Task 1: According to the cattle inventory report passage, how many beef cows were counted?
Task 2: Rewrite the cattle inventory report passage starting with "The USDA’s January" and going on through "inventory since 1951.", with "contraction" replaced by "decline".
Task 3: In the cattle inventory report passage, list every category that is given a head count in millions, along with that count.

Provided passage:
::::::
The USDA’s January 1 Cattle Inventory report places the total number of cattle and calves at 86.7 million head, near the upper range of pre-report expectations and down 0.6% from a year ago, as the industry continues into a sixth consecutive year of contraction within the cattle cycle. In general, the report confirms anticipated year over year drops across most inventory categories with fewer beef cows than any time since 1961 and the lowest total inventory since 1951.

As expected, all cows and heifers that have calved total 37.2 million head, just 0.4% below last year, reflecting 0.5% fewer beef cows at 27.9 million head and slightly more dairy cows at 9.3 million head. Bulls and steers weighing over 500 pounds are both down about 1%, while same weight heifers not intended for replacements are down 0.6%, and calves under 500 pounds are down about 0.2% from a year ago. Both beef and dairy replacement heifers are down nearly 1% from a year ago, each falling below anticipated ranges that had implied increases on average. The calf crop at 33.5 million head, while not matching the average expected decline of 1.5%, is just below a year ago, which remains bullish for feeder calf prices in the near-term and fed cattle prices down the line.
::::::
Dataset extract:
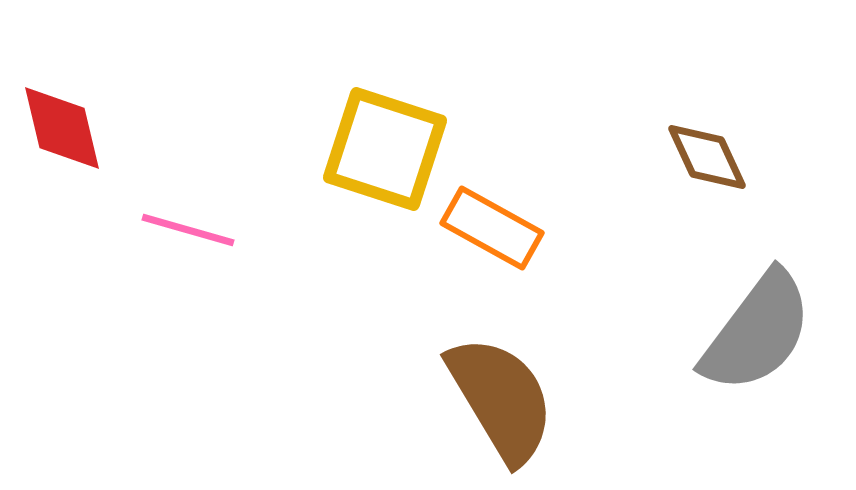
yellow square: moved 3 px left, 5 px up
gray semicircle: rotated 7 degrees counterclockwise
::::::
Full output 1: 27.9 million head.

Full output 2:
The USDA’s January 1 Cattle Inventory report places the total number of cattle and calves at 86.7 million head, near the upper range of pre-report expectations and down 0.6% from a year ago, as the industry continues into a sixth consecutive year of decline within the cattle cycle. In general, the report confirms anticipated year over year drops across most inventory categories with fewer beef cows than any time since 1961 and the lowest total inventory since 1951.

Full output 3:
- Total cattle and calves: 86.7 million head
- All cows and heifers that have calved: 37.2 million head
- Beef cows: 27.9 million head
- Dairy cows: 9.3 million head
- Calf crop: 33.5 million head